> [HOW TO COMPLETE THIS TASK]
Copy the listing below in full and skip every picture.

> [DATA]
++++

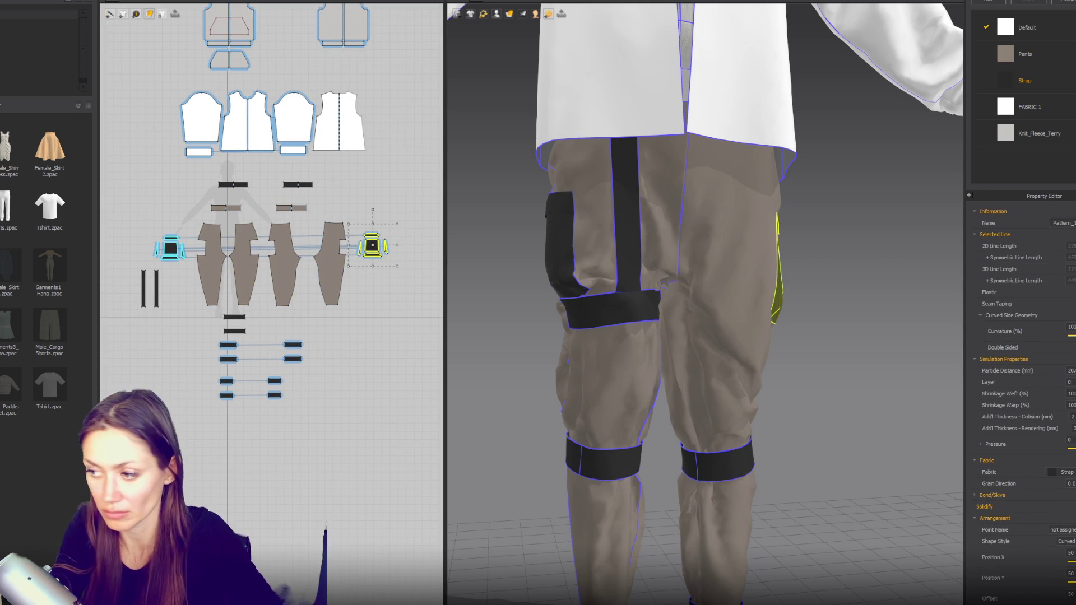
{"action": "left_click", "coordinate": [335, 271]}
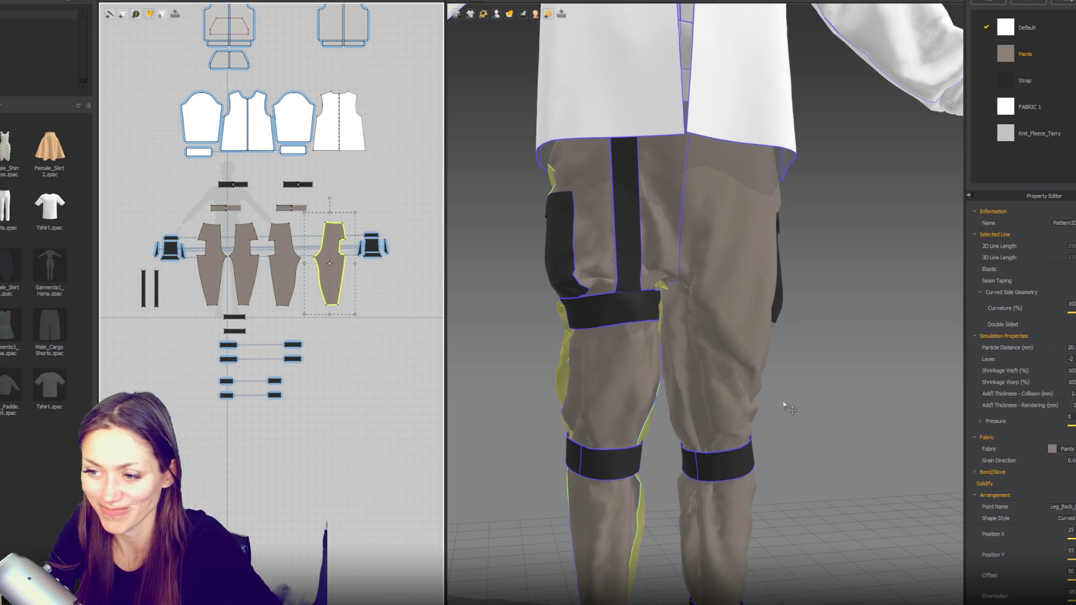
{"action": "left_click", "coordinate": [725, 430]}
{"action": "left_click", "coordinate": [692, 414], "text": "shift"}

++++

> [WRITTEN REPLY]
{"action": "left_click", "coordinate": [335, 271]}
{"action": "left_click", "coordinate": [725, 430]}
{"action": "left_click", "coordinate": [692, 414], "text": "shift"}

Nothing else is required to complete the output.